The Black Coaches Association Hiring Report Card came out this month, and when it comes to hiring black head coaches, big-time college football gets a big-time "F."
There are 117 colleges participating in Division I-A football and there are only three black head coaches. You don't have to be too smart to know how stupid this looks.
Let me lay it out for you:
Fifty percent black athletes leads to 25 percent black assistant coaches leads to 3 percent black head coaches.
Fifty percent white athletes leads to 75 percent white assistant coaches leads to 97 percent white head coaches.
A profession that so desperately seeks a level playing field offers nothing close to one for the black athlete who aspires to rise to the pinnacle of the college coaching profession.
Plainly and simply, folks, this is discrimination. More precisely this is one of the last and greatest bastions of discrimination within all of American sports.
In college football, we are winning games, building programs and making millions of dollars with the sweat and blood of African-American athletes. I should know. In the last dozen years, my family alone has made more than $30 million as Division I-A head football coaches.
At least once a day, I get asked, "When are you getting back into coaching?" Heck, schools don't need to hire me. They need to hire from the untapped talent that exists within the pool of black assistant coaches.
It really isn't that hard to understand why big-time college football is in this embarrassing situation. Quite simply, the 117 Division I-A schools are white. They have a large majority of white students, with 95 percent of the schools with white presidents and 89 percent with white athletics directors. They also have a whole lot of white alumni who aren't afraid to let their opinions be known – especially the fact that they don't want a black head football coach.
So what can be done?
Until this point, there has been nothing more than a toothless debate regarding the hiring of minority coaches. It's time for every party involved to take affirmative action.
Who are the main parties involved in the hiring of head football coaches?
First of all, although the NCAA cannot select head coaches, it can legislate change, starting with the "Rooney Rule" that has made such a big impact in the NFL. It requires teams to interview an African-American candidate before hiring a coach. Since its enactment in the NFL two years ago, the number of black head coaches has increased from three to six.
Secondly, the NCAA must increase the pool of African-American coaches. Currently, each institution is permitted to hire two graduate assistant coaches. Universities should be allowed to hire a third graduate assistant if that coach is a minority. This will increase the number of available black coaches.
Also, we must expect more out of our college presidents, who have an even more important responsibility. They are the leading scholars of our academic institutions, and they should see beyond bias and stereotypes and seek grander principles. When it comes to hiring and setting the tone at their universities, they are in charge.
Many presidents won't hire black coaches because they are worried about how alumni and donors will react. When black basketball coaches were scarce 30 years ago, the same argument was used – and it was wrong. Positive change only can occur when college presidents provide leadership, refusing to let boosters call the shots.
There is too much of a rush to hire football coaches – to quickly get the hottest name to help in recruiting. A program will not be made or broken in the first three weeks of December. We need to allow the process to take place, and for this to happen, college presidents must make diversity a priority.

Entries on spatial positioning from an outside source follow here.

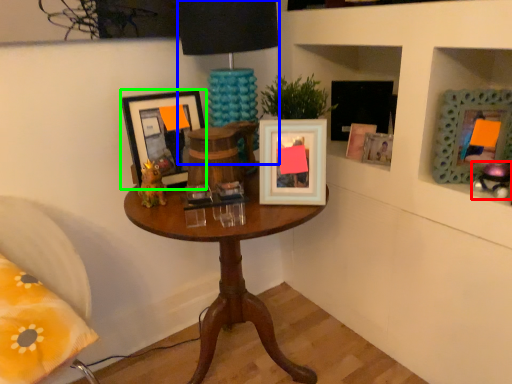
Question: Considering the real-world distances, which object is farthest from toy (highlighted by a red box)? table lamp (highlighted by a blue box) or picture frame (highlighted by a green box)?

Choices:
 (A) table lamp
 (B) picture frame

Answer: (B)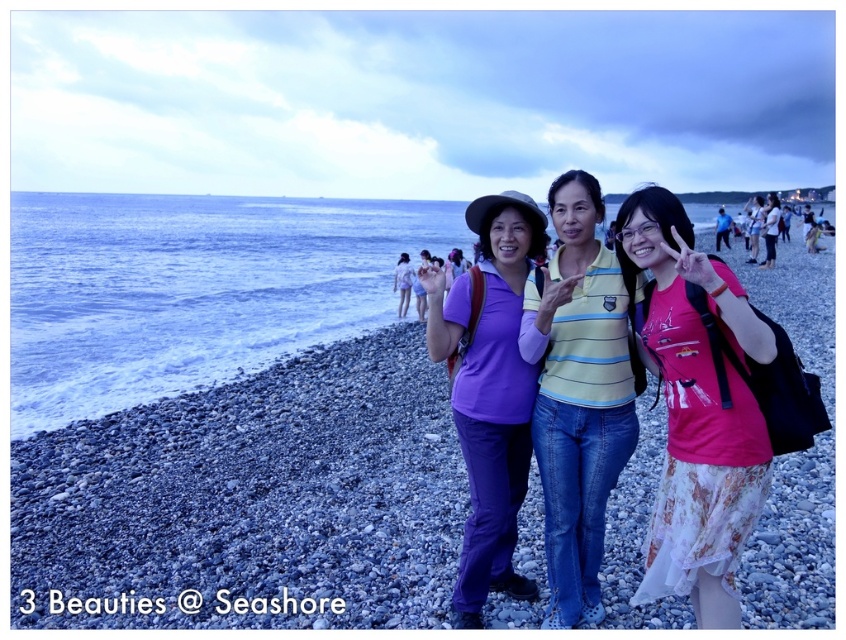
Who is more distant from viewer, (739, 323) or (493, 522)?

The point (493, 522) is behind.

Is point (673, 472) closer to camera compared to point (508, 451)?

Yes, it is.

This screenshot has width=846, height=640. What do you see at coordinates (696, 410) in the screenshot? I see `pink lace skirt at center` at bounding box center [696, 410].

This screenshot has width=846, height=640. I want to click on pink lace skirt at center, so click(696, 410).

Between pebble beach at center and matte purple pants at center, which one appears on the right side from the viewer's perspective?

Positioned to the right is pebble beach at center.

Between point (822, 436) and point (500, 541), which one is positioned in front?

Positioned in front is point (500, 541).

At what (x,y) coordinates should I click in order to perform the action: click on pebble beach at center. Please return your answer as a coordinate pair (x, y). Image resolution: width=846 pixels, height=640 pixels. Looking at the image, I should click on (250, 500).

Is pebble beach at center to the left of pink lace skirt at center from the viewer's perspective?

No, pebble beach at center is not to the left of pink lace skirt at center.

Looking at this image, is pebble beach at center further to the viewer compared to pink lace skirt at center?

Yes, it is.

Who is more distant from viewer, (257, 595) or (677, 456)?

The point (257, 595) is more distant.

Identify the location of pebble beach at center. The image size is (846, 640). (250, 500).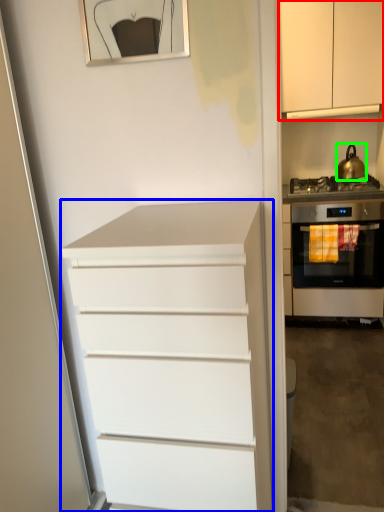
Question: Estimate the real-world distances between objects in this image. Which object is farther from cabinetry (highlighted by a red box), chest of drawers (highlighted by a blue box) or kitchen appliance (highlighted by a green box)?

Choices:
 (A) chest of drawers
 (B) kitchen appliance

Answer: (A)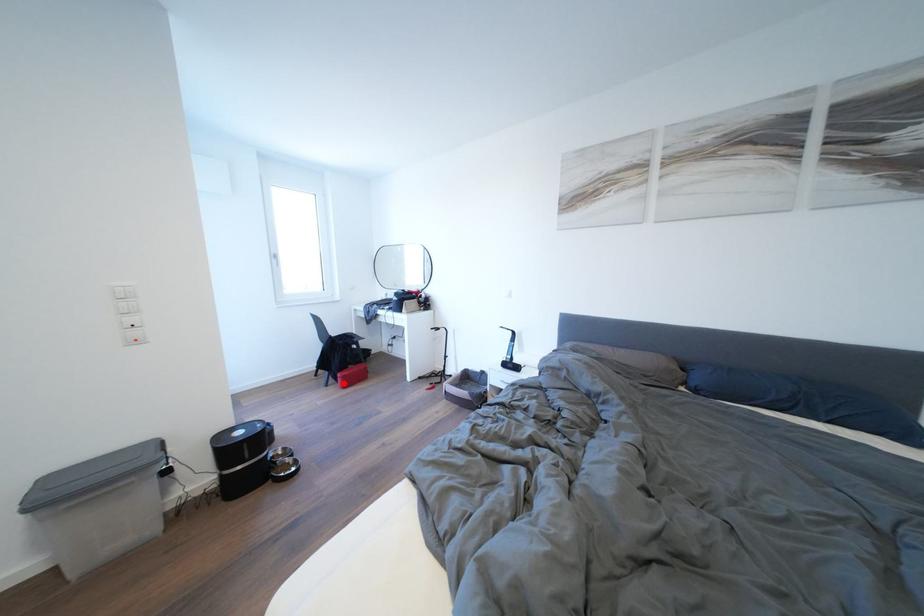
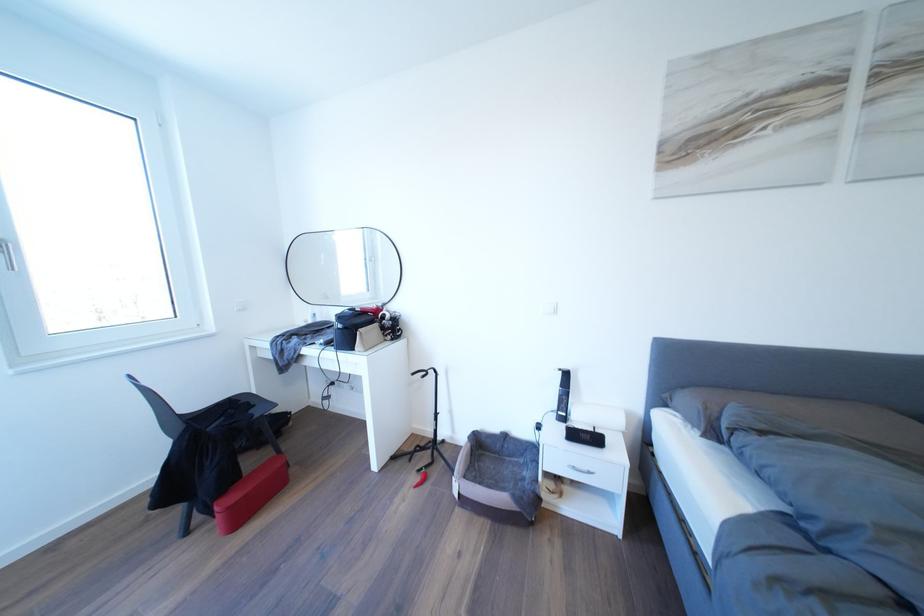
Question: I am providing you with two images of the same scene from different viewpoints. A red point is shown in image1. For the corresponding object point in image2, is it positioned nearer or farther from the camera?

Choices:
 (A) Nearer
 (B) Farther

Answer: (A)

Then there are the athletics directors. They gather the list of candidates and form the search committees – and also sit only a phone call away from every wealthy booster's opinion about how to run the program. It's time for them to show some backbone.
Every AD in the country has a short list of coaching candidates for when the time comes. They need to find out who the top black coaches are and add them to their list. At least this may get them in the ballgame.
Finally, head coaches must do everything they can to identify and encourage promising young black athletes to become coaches. They must convince these athletes that coaching is a noble, worthy profession and that, when the time comes, they will give them an opportunity to coach.
Today's head coaches must move beyond the unwritten rule that says staffs will consist of seven white and two black coaches. For today's staffs to be more representative of the student-athletes they recruit, there ought to be at least one black coordinator and three or four black assistant coaches. Most importantly, this must be done not just because it is the right thing to do but also because it is the best way to win games.
Players are told they must make their grades if they are going to play the game. Maybe it's time college football took a look at its own report card.